HIS hair was neatly combed, his suit crisply ironed and his language carefully calibrated.

This was Boris on his best behaviour, hoping, praying, pleading that this time, surely, it was his turn to catch the ball as it left the back of the scrum.

Journalists and politicians, fortified by an unhealthy supply of bacon butties, were crammed into the launch room dominated by a large Conservative blue backdrop, shouting: “Back Boris!”

Steve Baker, the Brexiteers’ Brexiteer, sidled up to announce: “I’m backing Boris because I don’t want Britain to become Venezuala.”

Geoffrey Cox, the Attorney General, he of the booming baritone voice, was the warm-up man, who encouraged applause from the Boris devotees by declaring what the country needed was not merely managerial leadership but, clenching his fist and growling, political leadership.

And after a brief Boris meeting the punters video, the candidate jumped up onto the stage with one hope: not to mess things up.

His basic message was that Britain had shilly-shallied long enough on Brexit and it was time to deliver the baby. A chorus of MPs cheered and applauded at all the right moments as the candidate rambled through his speech that denounced the nihilistic socialism of Jeremy Corbyn and held up the moderate, sensible, modern Conservatism, which he proudly espoused.

Then came the tricky bit as the hacks prepared their questions, salivating at finally getting the chance to have a pot-shot at the submarine, which had finally surfaced.

One question packaged some of the bad stuff, including how Mr J had offended people at home and abroad as Foreign Secretary, how he was cavalier with detail and how he had given mixed messages on Brexit. Could he be trusted?

At the lectern, Boris’s eyes flicked left and right as if some annoying fly was buzzing around his head until he gathered his thoughts and referred to the “great minestrone of observations” that had been placed before him, saying he would address just the one crouton about inconsistency.

Another questioner asked about his character. “My parrot?” quipped a bemused Boris to sniggers from his supporters.

The question suggested he had brought shame on the party by likening Muslim women to bank robbers and letterboxes. The Boris groupies took umbrage and roared their disapproval. Internally, the candidate exploded. “Crikey.
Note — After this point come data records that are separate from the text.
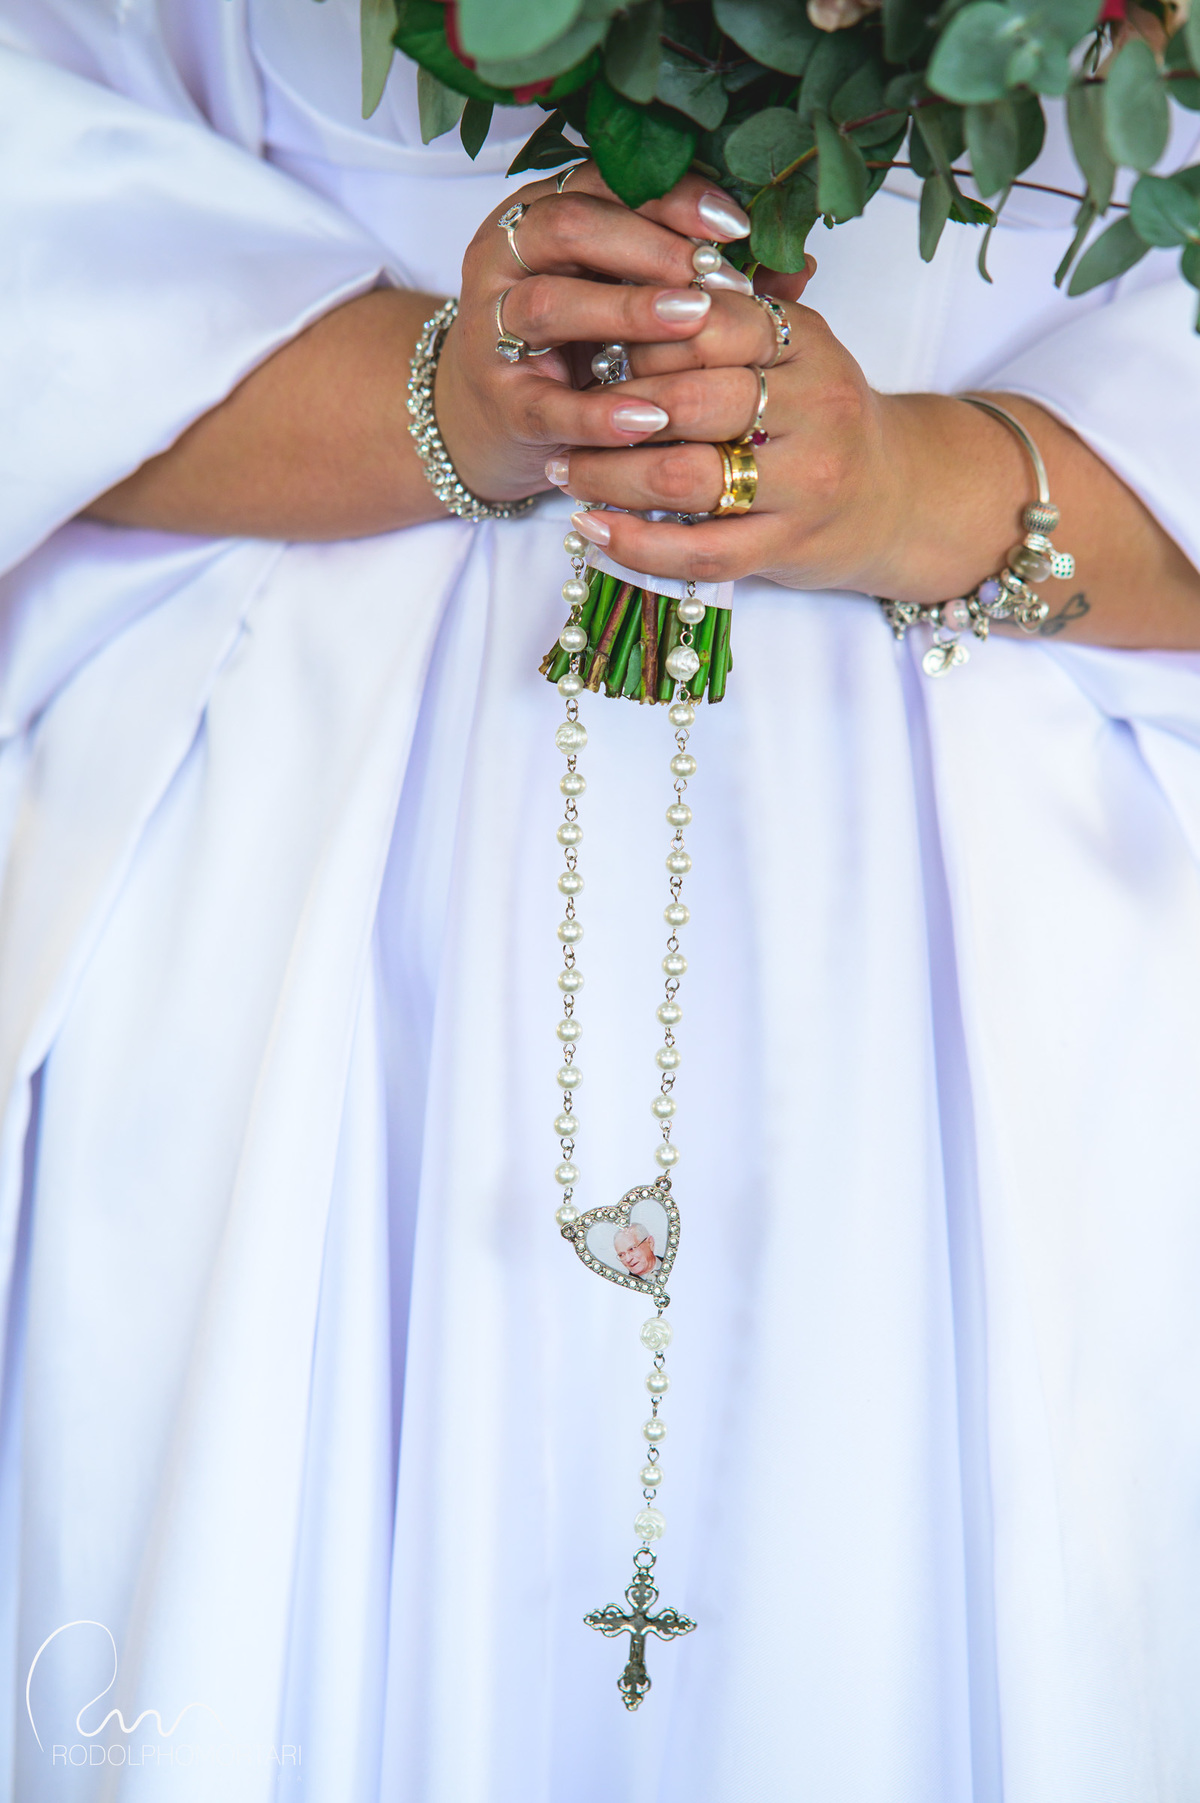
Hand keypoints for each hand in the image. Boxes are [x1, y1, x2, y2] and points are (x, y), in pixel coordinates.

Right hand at [434, 163, 756, 503]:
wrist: (498, 424)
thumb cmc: (582, 352)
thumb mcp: (638, 302)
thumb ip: (708, 279)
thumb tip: (802, 263)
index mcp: (543, 216)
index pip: (604, 182)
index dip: (672, 197)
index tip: (735, 224)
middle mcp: (507, 260)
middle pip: (570, 227)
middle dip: (648, 244)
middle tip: (712, 272)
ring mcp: (492, 329)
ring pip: (550, 303)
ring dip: (626, 310)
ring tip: (691, 321)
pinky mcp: (500, 402)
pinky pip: (548, 404)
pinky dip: (601, 412)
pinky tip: (652, 416)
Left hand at [549, 289, 1024, 603]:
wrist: (899, 495)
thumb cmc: (819, 415)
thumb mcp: (792, 347)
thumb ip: (728, 317)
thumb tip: (627, 282)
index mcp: (806, 342)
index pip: (707, 321)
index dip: (639, 331)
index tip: (589, 337)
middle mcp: (815, 407)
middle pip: (691, 401)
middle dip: (613, 409)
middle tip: (563, 411)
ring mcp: (805, 483)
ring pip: (688, 480)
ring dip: (609, 477)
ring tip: (564, 468)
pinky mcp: (789, 546)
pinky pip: (699, 552)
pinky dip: (635, 545)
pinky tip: (591, 528)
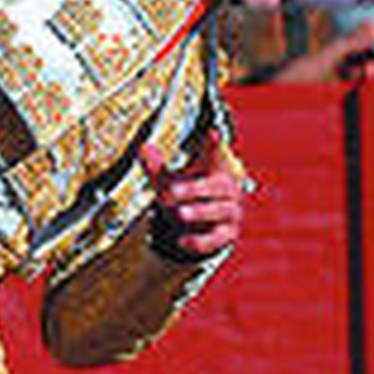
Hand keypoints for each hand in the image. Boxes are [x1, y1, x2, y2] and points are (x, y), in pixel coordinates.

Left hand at [142, 130, 244, 258]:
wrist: (202, 226)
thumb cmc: (187, 196)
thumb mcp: (169, 181)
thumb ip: (156, 167)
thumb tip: (143, 147)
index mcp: (216, 170)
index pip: (216, 155)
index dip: (214, 145)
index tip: (211, 132)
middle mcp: (228, 190)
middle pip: (218, 186)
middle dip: (194, 189)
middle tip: (169, 191)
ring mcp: (230, 213)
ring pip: (220, 211)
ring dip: (200, 212)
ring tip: (179, 213)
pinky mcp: (227, 235)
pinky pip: (217, 238)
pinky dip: (200, 241)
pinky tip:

I mean come on.”

Externally, he explained that from time to time “some plaster comes off the ceiling” from a phrase he might have used or that might have been misinterpreted by his detractors.

“But it is vital we as politicians remember that one of the reasons why the public feels alienated now from us all as a breed is because too often we are muffling and veiling our language,” declared Boris.

Quizzed about his snorting cocaine at college, he mumbled how this was a long time ago and what people were really interested in was…

Then he was asked had he ever done anything illegal? He might have bruised the 70 mph speed limit a couple of times.

Boris began to look decidedly uncomfortable and brought the Q&A to a close sharpish much to the chagrin of the Fourth Estate, some of whose members jumped up and shouted: “More questions, Boris!” But the candidate was off. One enraged reporter marched up to a Back Boris aide and gave him the Alex Ferguson hairdryer treatment.

All the while, as the invited rose to leave, a lone muffled voice could be heard from the street below shouting: “B******s to Boris.”

Across Westminster at the last of the launches for Sajid Javid, there was no bad language, no bacon butties and, indeed, no candidate.

The Labour vote on Brexit had delayed the Saj, as he likes to be known, for more than an hour. When he finally appeared he joked how the Opposition had tried to "kybosh" his launch because it feared his campaign "the most".

The warm-up act was none other than Ruth Davidson, who extolled the virtues of her chosen candidate and admitted: “This is a phrase I have not used very often but he's the man for me."

The Scottish Tory leader had to leave early, saying her baby Finn needed her back in Scotland but not after hearing how the Saj wanted to emulate her success in Scotland.

“The change she brought to Holyrood is the change I will bring to Westminster,” he declared to applause.

But of all the launches, the Home Secretary’s was probably the most moving as he spoke of the racial abuse and discrimination he suffered growing up.

The Saj told how he had to run the gauntlet of schoolchildren who supported the National Front and in one incident recalled that “when I got racially abused by the toughest guy in school, well, rightly or wrongly, I punched him". The audience applauded.